Anche il colloquio in carcere del 14 febbraio, tra Tony e un familiare, ha questo tono. "Non ti devi fare mille problemi – gli dice il parente – tu lo hai picchiato come lo hai picchiato le altre volte…". Punto fondamentale: deve negare di avere usato un oggetto per colpire i bambini. Quella mazza di scopa di cui parlano anche i bimbi nei racconti delle precedenti violenze deve sparire dalle dichiarazioni. La morte, si dicono i due, è sopraggiunta solo perché Valentina non ha voluto chiamare subito il 118. Badre risponde, spiega quello che ha combinato, ripercorre le fasi delle aggressioni. Ammette i pugni, i calci, "mi sono proprio ingrippato, mannaggia", dice, poi concorda: "è mancato soccorso perché non lo abbiamo portato in ospedale, quello è stato".

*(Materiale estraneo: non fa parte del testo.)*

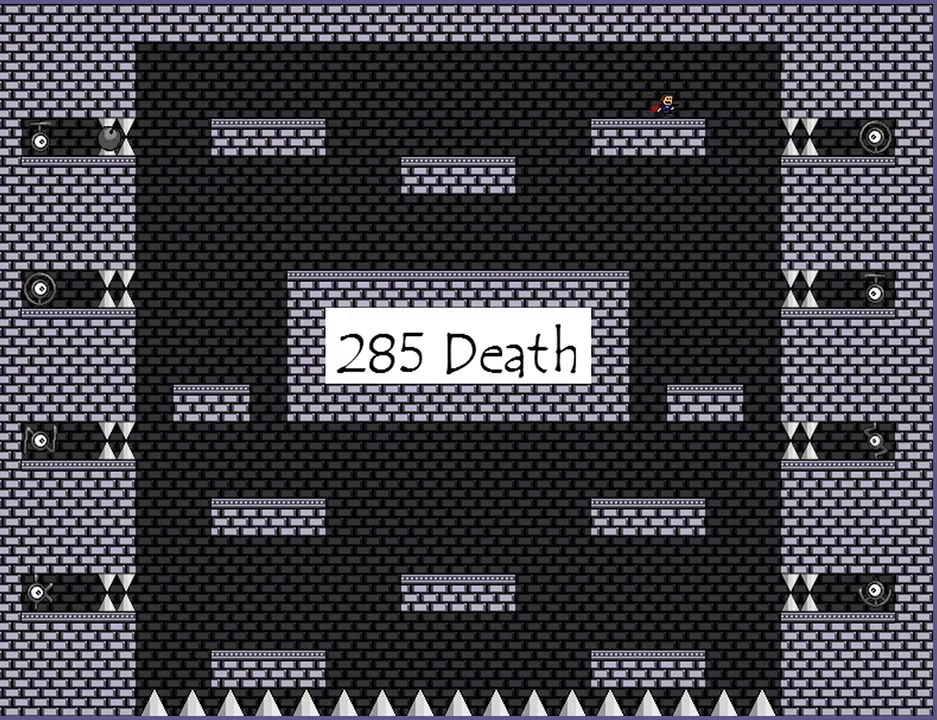
{"keys": ["left"], "events": [[320, "right", "up"], [400, "shift_l", "down"], [400, "z", "down"], [440, "left", "down"], [480, "shift_l", "up"], [480, "z", "up"]]}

Poi, al telefono, il parente continua a parlare dell'accaduto, e la linea resta la stessa. "È stato un pezzo di merda – dice, riferendosi a Badre – ma quella violenza l'ha usata solo per dare una lezione. Poi si è trasformato in una tragedia, né lui né lei si sono resi conto. Deve pagare per quello che ha fatto, nessuno lo mette in dubbio, ma non per un omicidio…".